A linha de transmissão Tucuruí-Macapá-Manaus é uma obra fascinante. Suas 3.351 torres, que chegam a ter 295 metros de altura - o equivalente a um prédio com 100 andares -, atravessam quase 1,8 mil quilômetros de selva. Mas os R$ 3,5 bilhões investidos na construção tinham um objetivo ainda mais grandioso: interligar a maior parte da Região Norte ao sistema elétrico nacional.
Oficialmente, a conexão ocorreu em 9 de julho com a conclusão da linha. Mas, na prática, não é bem assim. O Norte segue consumindo cerca de R$ 2 bilhões por ano para pagar o combustível de 27 térmicas. O motivo: a Amazonas Energia, distribuidora do grupo Eletrobrás, atrasou a sua parte das obras.
O Brasil tinha dois sistemas isolados ao Norte; o Acre/Rondônia, que foi interligado em 2009, e o Manaus/Macapá, que inclui Amazonas, Amapá e o oeste do Pará, e está sendo interligado agora. Como o sistema local é obsoleto, ficou a cargo da Amazonas Energia a compra e a instalação de novos equipamentos, mais potentes.

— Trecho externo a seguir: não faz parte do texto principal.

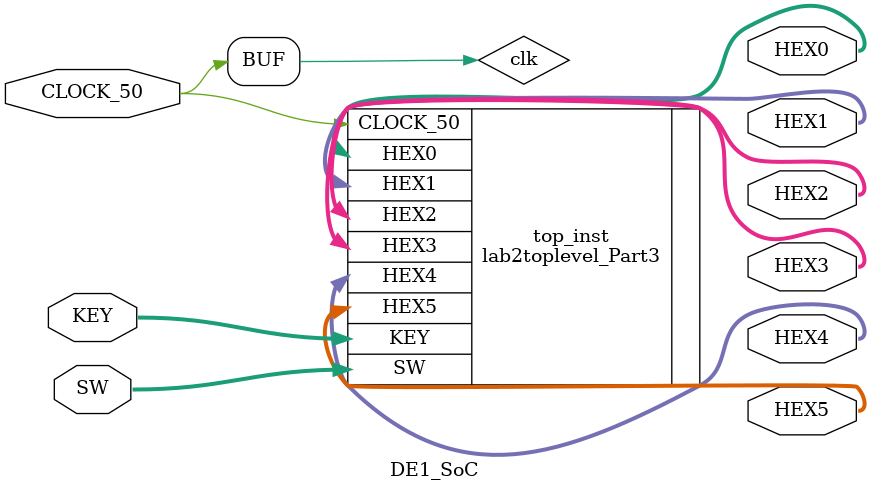
<source format=sv>

/* Top-level module for LandsLand hardware connections */

module DE1_SoC (CLOCK_50, SW, KEY, HEX0, HEX1, HEX2, HEX3, HEX4, HEX5);
	
	input  logic CLOCK_50;	// 50MHz clock
	input  logic [9:0] SW;          
   input  logic [3:0] KEY; 
	output logic [6:0] HEX0, HEX1, HEX2, HEX3, HEX4, HEX5;	// active low

    //internal clock signal
    logic clk;
    assign clk = CLOCK_50;


    //========= INSTANTIATE TOP MODULE =========
	 lab2toplevel_Part3 top_inst (
        .SW(SW),                     
        .KEY(KEY),   
		  .CLOCK_50(CLOCK_50),        
		  .HEX5(HEX5),
		  .HEX4(HEX4),
		  .HEX3(HEX3),
		  .HEX2(HEX2),
		  .HEX1(HEX1),
		  .HEX0(HEX0)
    ); 
	 
endmodule  // DE1_SoC

</source>
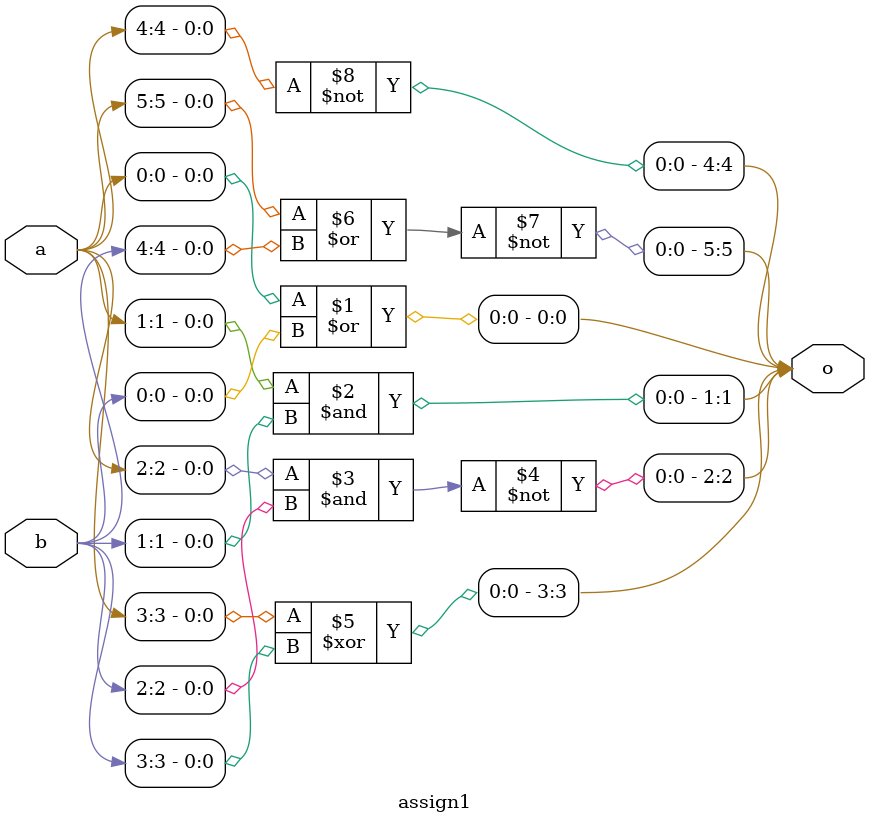
<source format=v>
module assign1(input[5:0]a,input[4:0]b,output[5:0]o);
or g1(o[0],a[0],b[0]);
and g2(o[1],a[1],b[1]);
nand g3(o[2],a[2],b[2]);
xor g4(o[3],a[3],b[3]);
not g5(o[4],a[4]);
nor g6(o[5],a[5],b[4]);

endmodule
</source>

O prazo para cumprir o trabalho foi longo. Desde a licitação até a conexão no mês passado, a instalação do linhão levou cinco anos, três a mais do que o previsto. Nesse meio tempo, a distribuidora não fez quase nada. Das cinco novas subestações previstas, só uma foi concluída. De quatro linhas de transmissão projetadas, duas estão em obras. Por causa do atraso, só 10% da capacidade do linhão é utilizada.
Como o abastecimento de energia da Região Norte oficialmente deixou de ser isolado do resto do País, criou-se um impasse financeiro: os R$ 2 bilhões gastos com a compra do combustível das térmicas deveriam ser pagos exclusivamente pelos consumidores locais. Como o mercado é diminuto, o custo poderia chegar a R$ 70 MW/h. Para as famílias, significaria um adicional na conta de luz de R$ 15 a R$ 20 por mês - um valor alto, considerada a renda média da região.
Para evitar o rombo local, o Ministério de Minas e Energia publicou em 2 de agosto uma portaria criando um regulamento diferente para o Norte. A medida determina que a região, apesar de estar tecnicamente interligada ao sistema nacional, permanece subordinada às regras do sistema isolado até a conclusão das obras de distribuição. No setor, agora se diz que no Norte vigora “sistema semi-isolado” de abastecimento.
Economia suspensa. O mais grave nesse limbo técnico e regulatório é que a prometida economia de R$ 2 bilhões vai ficar para depois - e que parte da conta será paga pelo Tesouro Nacional. Até o ano passado, os recursos para cobrir o custo das térmicas nas região do sistema isolado eram cobrados na conta de luz de todos os brasileiros e depositados na Conta de Consumo de Combustíveis (CCC).
No início do ano, a CCC foi absorvida por outro encargo, a Conta de Desenvolvimento Energético (CDE), também cobrada na conta de luz. Como o governo prometeu reduzir o valor da energia, parte da CDE passou a ser coberta com recursos do Tesouro Nacional.
Há outra questão em suspenso: já não é possível garantir que o fim do sistema isolado vai render a prometida economia de R$ 2 bilhões. Segundo Hermes Chipp, diretor do Operador Nacional do Sistema (ONS), que monitora o abastecimento no País, as térmicas ficarão ligadas após a conclusão da interligação para garantir a segurança do abastecimento. A linha de transmissão feita para suportar 1.800 MW/h vai operar com 700 MW/h e picos eventuais de 900 MW/h. O restante do consumo será mantido pelas térmicas.
A prioridade será usar as térmicas a gás. Hoje há oito em operação. Mas, dependendo da demanda - local e nacional -, nada impede que sejam acionadas algumas ou todas as 19 térmicas a diesel e óleo combustível, as mais caras, cuja energia chega a custar R$ 1 mil o MW/h.